Die Masernwelle wird immer schlimmer - Nur Impfschutz kann helfen

Laut RKI erkrankten seit Jahresbeginn 1043 Menschen an Masern. Auch in Berlin, wo die meisten Fälle gemeldet wurden, gibt es bisher keinen Engpass bei der Impfstoff-Versorgung.
Bild: Lukas Schulze (dpa)

Die Masernwelle in Berlin ist immer noch nicht eingedämmt. Viele Erwachse leiden an der Krankheit. Spätestens jetzt sollte jeder seinen Impfschutz überprüfen und erneuern.

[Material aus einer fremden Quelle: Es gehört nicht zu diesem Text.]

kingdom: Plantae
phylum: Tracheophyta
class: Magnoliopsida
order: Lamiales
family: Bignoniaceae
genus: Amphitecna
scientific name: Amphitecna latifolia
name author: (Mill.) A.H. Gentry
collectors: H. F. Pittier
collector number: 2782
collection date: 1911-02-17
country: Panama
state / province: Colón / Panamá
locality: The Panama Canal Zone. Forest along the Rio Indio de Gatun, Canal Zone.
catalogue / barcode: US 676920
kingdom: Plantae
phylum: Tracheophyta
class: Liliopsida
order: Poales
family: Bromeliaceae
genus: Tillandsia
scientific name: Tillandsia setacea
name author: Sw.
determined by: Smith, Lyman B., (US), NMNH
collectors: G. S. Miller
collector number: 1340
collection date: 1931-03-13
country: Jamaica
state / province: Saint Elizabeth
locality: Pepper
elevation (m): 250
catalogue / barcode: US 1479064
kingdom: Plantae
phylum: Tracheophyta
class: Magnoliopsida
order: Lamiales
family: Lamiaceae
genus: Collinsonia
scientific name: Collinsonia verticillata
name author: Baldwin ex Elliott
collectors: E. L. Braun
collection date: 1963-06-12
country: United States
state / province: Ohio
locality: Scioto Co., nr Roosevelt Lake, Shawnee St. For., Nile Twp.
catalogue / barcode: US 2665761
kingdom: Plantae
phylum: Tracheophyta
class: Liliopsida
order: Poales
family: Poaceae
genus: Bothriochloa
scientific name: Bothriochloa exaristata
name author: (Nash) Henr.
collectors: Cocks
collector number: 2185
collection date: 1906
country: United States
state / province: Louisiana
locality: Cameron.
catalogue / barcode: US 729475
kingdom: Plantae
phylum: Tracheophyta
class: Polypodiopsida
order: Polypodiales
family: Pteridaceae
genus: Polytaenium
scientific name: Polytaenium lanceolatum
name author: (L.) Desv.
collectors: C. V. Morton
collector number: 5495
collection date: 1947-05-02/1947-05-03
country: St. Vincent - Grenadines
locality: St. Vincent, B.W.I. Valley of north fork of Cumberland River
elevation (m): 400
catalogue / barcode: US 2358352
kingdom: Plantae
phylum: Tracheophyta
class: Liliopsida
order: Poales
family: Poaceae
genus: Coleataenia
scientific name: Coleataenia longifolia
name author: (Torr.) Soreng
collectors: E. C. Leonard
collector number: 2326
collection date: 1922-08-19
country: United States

Gegen Masern geschützt zu sein, ist gar nicht so schwer. Zwei kleine Pikser, und der optimale Impfschutz ist gewährleistet. Denn nach nur einer Impfdosis sind fünf bis zehn Prozent der Geimpften laut Bundeszentrale für gesundheitliche Aufklärung (BZgA) nicht gegen Masern immun, nach der zweiten Dosis steigt die Effektivität aber auf bis zu 99 Prozent. Das Robert-Koch-Institut (RKI) geht davon aus, dass man nach zwei Impfungen lebenslang gegen die Masern immun ist - so wie diejenigen, die schon einmal die Masern hatten.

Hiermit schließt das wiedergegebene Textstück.